Despite being peripheral this year, Okunbor insists that it doesn’t water down the achievement of winning an All-Ireland for him.
“In my first year back I wouldn’t say so. I think making the panel was just a testament to me getting back from every single injury because I don’t think I had four weeks straight without being injured.
“There was Achilles, calf, groin, shoulder, so I was just very privileged and blessed to be part of the whole squad.”
However, while he had endured more than his fair share of injuries both in Ireland and Australia, it’s far easier to dealing with them when back at home.
“Definitely, it can be very lonely at times, more so in Australia because football is your livelihood. You are there to play football, if you are injured what are you there for?

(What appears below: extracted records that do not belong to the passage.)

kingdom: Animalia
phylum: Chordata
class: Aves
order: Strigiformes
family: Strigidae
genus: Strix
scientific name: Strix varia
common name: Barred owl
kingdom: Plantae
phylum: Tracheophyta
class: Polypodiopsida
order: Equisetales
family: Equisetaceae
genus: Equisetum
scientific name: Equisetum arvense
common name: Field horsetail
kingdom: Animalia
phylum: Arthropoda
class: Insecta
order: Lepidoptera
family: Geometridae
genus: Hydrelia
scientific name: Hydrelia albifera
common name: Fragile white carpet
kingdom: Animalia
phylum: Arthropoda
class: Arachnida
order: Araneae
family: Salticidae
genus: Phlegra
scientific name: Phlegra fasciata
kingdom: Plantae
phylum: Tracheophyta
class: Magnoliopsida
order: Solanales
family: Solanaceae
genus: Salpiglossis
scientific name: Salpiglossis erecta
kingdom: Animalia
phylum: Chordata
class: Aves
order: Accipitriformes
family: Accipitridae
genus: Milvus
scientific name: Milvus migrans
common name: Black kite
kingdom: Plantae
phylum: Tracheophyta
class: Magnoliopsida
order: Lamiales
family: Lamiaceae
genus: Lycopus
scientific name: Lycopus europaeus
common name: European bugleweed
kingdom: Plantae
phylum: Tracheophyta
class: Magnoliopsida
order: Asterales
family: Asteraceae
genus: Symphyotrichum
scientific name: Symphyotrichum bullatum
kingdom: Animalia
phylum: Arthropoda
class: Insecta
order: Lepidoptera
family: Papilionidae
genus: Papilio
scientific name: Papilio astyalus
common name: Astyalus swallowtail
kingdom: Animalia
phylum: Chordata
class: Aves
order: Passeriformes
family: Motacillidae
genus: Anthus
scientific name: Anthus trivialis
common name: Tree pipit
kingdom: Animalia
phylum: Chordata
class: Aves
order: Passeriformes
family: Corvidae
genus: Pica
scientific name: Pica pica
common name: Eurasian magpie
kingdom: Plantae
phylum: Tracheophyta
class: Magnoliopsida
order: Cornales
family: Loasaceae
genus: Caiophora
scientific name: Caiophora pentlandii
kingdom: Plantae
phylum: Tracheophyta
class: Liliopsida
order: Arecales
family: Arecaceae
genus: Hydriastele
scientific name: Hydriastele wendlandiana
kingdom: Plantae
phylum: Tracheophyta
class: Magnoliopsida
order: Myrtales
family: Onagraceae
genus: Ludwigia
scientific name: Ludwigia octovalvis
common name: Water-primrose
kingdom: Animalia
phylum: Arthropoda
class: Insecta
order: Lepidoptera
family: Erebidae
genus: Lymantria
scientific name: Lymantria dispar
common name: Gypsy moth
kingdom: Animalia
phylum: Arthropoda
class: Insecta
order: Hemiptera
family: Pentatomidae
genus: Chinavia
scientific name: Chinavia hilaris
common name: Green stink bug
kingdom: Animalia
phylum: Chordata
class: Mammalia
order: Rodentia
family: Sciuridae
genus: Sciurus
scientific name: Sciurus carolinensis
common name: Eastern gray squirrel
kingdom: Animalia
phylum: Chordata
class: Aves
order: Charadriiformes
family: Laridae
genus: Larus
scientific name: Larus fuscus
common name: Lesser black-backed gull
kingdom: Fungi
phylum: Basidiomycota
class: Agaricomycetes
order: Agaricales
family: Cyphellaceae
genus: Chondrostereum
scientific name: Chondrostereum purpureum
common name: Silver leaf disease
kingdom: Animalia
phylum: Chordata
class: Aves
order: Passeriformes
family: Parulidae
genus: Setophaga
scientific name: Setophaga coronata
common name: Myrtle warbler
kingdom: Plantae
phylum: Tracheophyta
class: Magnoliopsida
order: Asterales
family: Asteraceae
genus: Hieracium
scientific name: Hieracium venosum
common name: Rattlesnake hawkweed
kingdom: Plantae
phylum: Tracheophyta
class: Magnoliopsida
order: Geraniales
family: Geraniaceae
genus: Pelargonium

That’s the mindset I was in, I had to try snap out of it.
“Whereas with the injury here in Ireland, fair enough I was gone for maybe nine weeks initially with the shoulder dislocation, but I had college, I had friends, I had different things going on in my life to occupy whereas in Australia you are going in to do three four-hour sessions while the rest of the boys are training.
“So it gets very lonely very quickly and with the time difference as well, you are so far away from your friends and family and it is very hard to get them on the phone.
“But I guess, going through all of those injuries alone in Australia made it far easier going through the recovery process here in Ireland.
“Possibly a lot of players would take a year out if they had such a serious injury like a shoulder dislocation, but there is just something special about the group and I couldn’t step away for a year.”
Of course, Geelong went on to claim the AFL Premiership this year with fellow countyman Mark O’Connor involved along with Laois native Zac Tuohy, though there were no pangs of regret for Okunbor on that score.
“No, definitely not. I'd be in a different mind space now if I didn't manage to win the All-Ireland, of course. But no, I'm very, very content. This has been a life goal of mine, a dream, so I'm very, very content with where I am at the moment.”
And while Tyrone’s Conor McKenna is poised to resume his AFL career and Ciaran Byrne of Louth recently rejected an offer to do the same, the Tralee insists that he wouldn’t be tempted by any such opportunities if they came along.
“I’m still young enough but, to be honest with you, if I went back to play AFL football I’d feel like I’m going backwards in life.
“I’m very happy with where I’m at at the moment. College is progressing, life is going really good, friends and family are there for me at the moment. If I go back to Australia I think it’d only be for a holiday.”